Thursday, March 17, 2011

Haiti braces for deposed president Aristide’s return as election nears

PORT-AU-PRINCE, Haiti — Exiled Haitian leader Jean-Bertrand Aristide will arrive here Friday from South Africa, according to his attorney, returning less than 48 hours before a runoff vote in a presidential election that has already been marred by fraud and chaos.It was unclear what impact the deposed president’s return would have on Sunday’s vote, seen as a critical step toward jump-starting the country’s rebuilding process after the January 2010 earthquake that killed 200,000 people. But U.S. officials have been so worried about Aristide’s disruptive potential that President Obama spoke with South African President Jacob Zuma this week to express his concerns, according to the White House.Aristide boarded a plane in Johannesburg with his wife, Mildred, the Associated Press reported, and the American actor and political activist Danny Glover. “The great day has arrived!” he said in Zulu, a language he studied in South Africa, the AP reported.
Haiti’s attempt to elect a successor to outgoing President Rene Preval, a former Aristide ally, has been a process as shaky as this city’s cracked buildings. The first round of voting in November was plagued by cheating and widespread voter disenfranchisement, leading to a political crisis that international observers had to sort out through delicate negotiations.
That fragility has foreign observers and many Haitians wary of Aristide’s return so close to Election Day. The priest-turned-politician was the country’s first democratically elected leader in 1991 and remains a revered figure among Haiti’s poorest.
Aristide’s critics, though, say he became increasingly corrupt and despotic before a 2004 rebellion that ended when U.S. officials flew him to exile — an event he later denounced as “a kidnapping.”
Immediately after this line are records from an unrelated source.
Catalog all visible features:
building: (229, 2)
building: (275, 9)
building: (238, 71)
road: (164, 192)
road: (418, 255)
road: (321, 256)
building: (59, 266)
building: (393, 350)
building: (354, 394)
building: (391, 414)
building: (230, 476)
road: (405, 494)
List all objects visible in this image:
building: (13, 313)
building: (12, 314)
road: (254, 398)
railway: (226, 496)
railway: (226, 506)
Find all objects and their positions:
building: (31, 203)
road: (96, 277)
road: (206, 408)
Aristide has said he will stay out of politics and wants to return to teaching. But few believe him — not his supporters and certainly not his adversaries.
Aristide’s arrival is expected to stir the country far more than that of former dictator Jean-Claude “Baby Doc” Duvalier, who returned to Haiti in January after 30 years of exile in France. Duvalier now faces charges of corruption and embezzlement, but his presence here has mostly been met with a shrug by Haitians, many of whom are too young to remember his rule.
Both of Haiti’s presidential runoff candidates are former Aristide opponents, but if Aristide signals support for one of them, he could tilt the contest. The vote Sunday sets popular singer Michel “Sweet Micky” Martelly, 50, against Mirlande Manigat, 70, a university professor and former first lady.
At a raucous campaign rally Wednesday night in front of a gas station in this city’s Petionville neighborhood, Martelly said in an interview that Aristide had a right to return home, but that he thought the former president was “trying to create a distraction” for his own political benefit.
“He’s just coming back to create instability,” Martelly said.